“The children now love luxury; they have bad manners, contempt for authority; they contradict their parents, chatter before company, gobble up dainties at the table, cross their legs, and tyrannize their teachers.” This famous misquotation of ancient Greek philosopher Socrates became popular in the 1960s, when it was used by the Mayor of Amsterdam and reported by The New York Times, on April 3, 1966.
Nowadays, parents and teachers once again are concerned about the bad manners or the social well-being of their kids.
Americans between the ages of 8 and 18 spend on average of 7 hours and 38 minutes a day using some sort of electronic device, from smartphones to MP3 players to computers, The Kayser Family Foundation reported earlier this year. You can go to any campus or school, and you will probably find an immediate flipping up of phones and texting when the lesson is over. Parents are concerned about the fact that kids no longer care about language as an art and gift. And they wonder: If some of these digital natives have more than 500 “friends” on social networks like Facebook, do we have to be concerned about the future?
We do, certainly. But we should look a little bit closer first. As The Economist reported in an article entitled “Primates on Facebook” last year, even people with very many Facebook friends, mutually communicate only with some happy few. 10 to 16 people, according to a study of the Facebook Data Team, taking into account gender differences. The average user on Facebook has “only” 120 confirmed friend connections and mutually communicates with 3 to 7 people. This looks quite similar to the good old concept of friendship.
And even if Facebook seems to devaluate the term “friend”, and although parents might be impressed or scared of the social multitasking skills of their children, digital natives seem to be able to build up and maintain friendships in their social networks. As the Economist put it: “The neocortex is the limit.”
It was Robin Dunbar, an anthropologist from Oxford, who extrapolated from the brain sizes and social networks of apes and suggested that the size of the human brain allows stable networks of about 148. Many institutions, from neolithic villages to the maniples of the Roman army, seem to be organized around this Dunbar number. And even digital natives in their new habitat of social networks do not exceed those limits.
Until recently concerns about the use of technology have been focused on the implications for kids’ intellectual development. Now, it is taken into account how technology is affecting social relationships and friendship. This brings the worry about the social repercussions of technology from the darker side of online interactions, like cyber-bullying or texting sexually explicit messages, to the light.

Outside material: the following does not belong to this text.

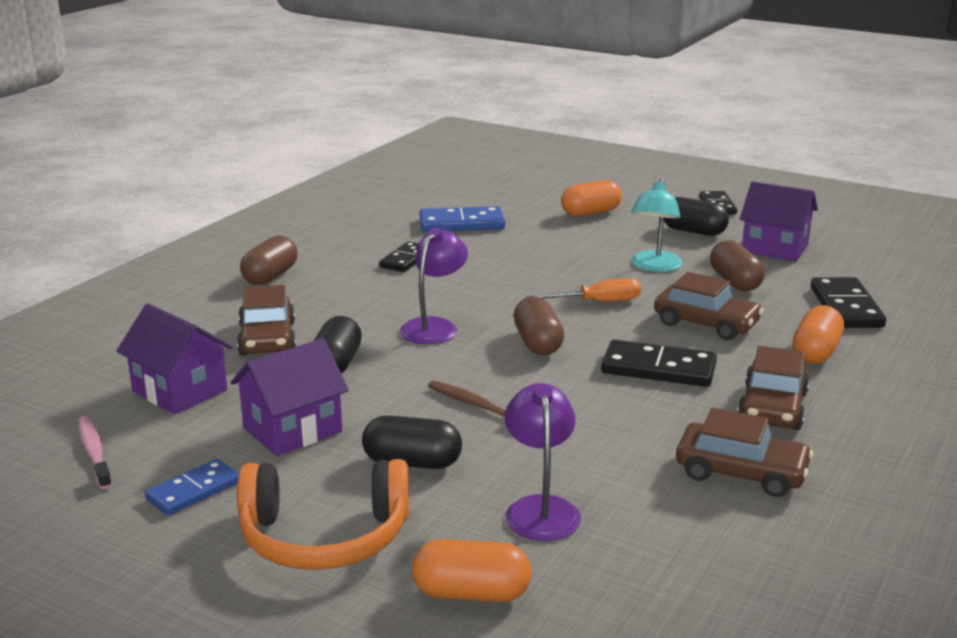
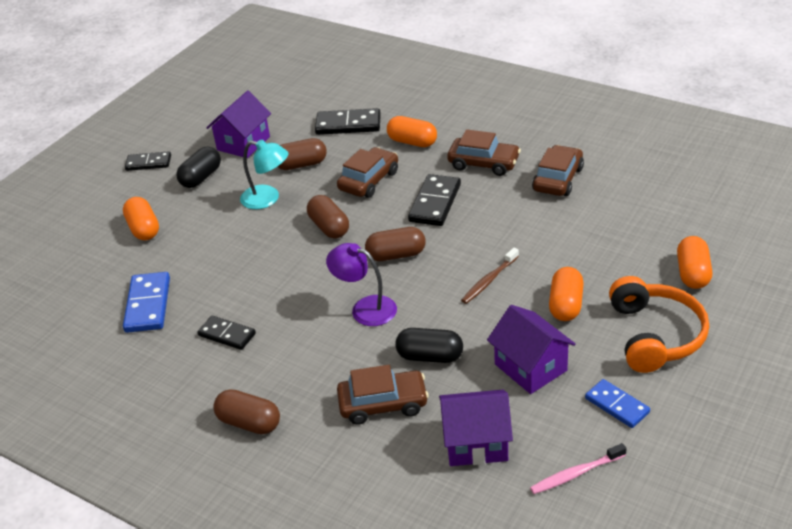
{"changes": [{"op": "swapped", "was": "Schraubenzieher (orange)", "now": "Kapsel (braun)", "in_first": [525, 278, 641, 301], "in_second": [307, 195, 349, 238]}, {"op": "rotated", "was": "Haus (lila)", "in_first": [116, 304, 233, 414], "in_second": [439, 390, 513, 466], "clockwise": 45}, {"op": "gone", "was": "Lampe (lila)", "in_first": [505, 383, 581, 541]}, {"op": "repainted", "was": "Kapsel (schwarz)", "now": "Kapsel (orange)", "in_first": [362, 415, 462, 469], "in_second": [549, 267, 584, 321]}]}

In my opinion, most of the concerns of the elder generation result from something Remo Largo, swiss MD and early childhood specialist would call “misfit” between Kids’ behavior and their environment. Then education would be about rearranging learning and living to better match the children’s individual needs. That means new approaches to digital literacy to address a second digital divide. But it is also about being interested in the kids’ needs and their new virtual habitat. Better education will help them to find the balance between broadcasting and privacy, networking and friendship, multitasking and concentration, lightweight conversation and personal reflection, online networks, and real life.